[Hardware design source data]

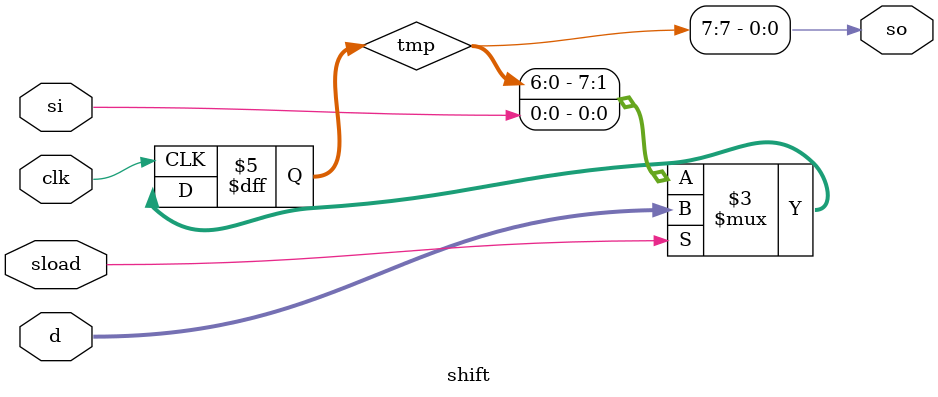
<source format=v>
module shift (clk, sload, si, d, so);
        input        clk, si, sload;
        input  [7:0] d;
        output       so;
        reg    [7:0] tmp;
        always @(posedge clk)
        begin
           if (sload)
              tmp <= d;
           else
              tmp <= {tmp[6:0], si};
        end
           assign so = tmp[7];
        endmodule

</source>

Assignment:
When the word "sload" appears in a line of the data, that line is counted; report the number only.

Output of the exercise:
3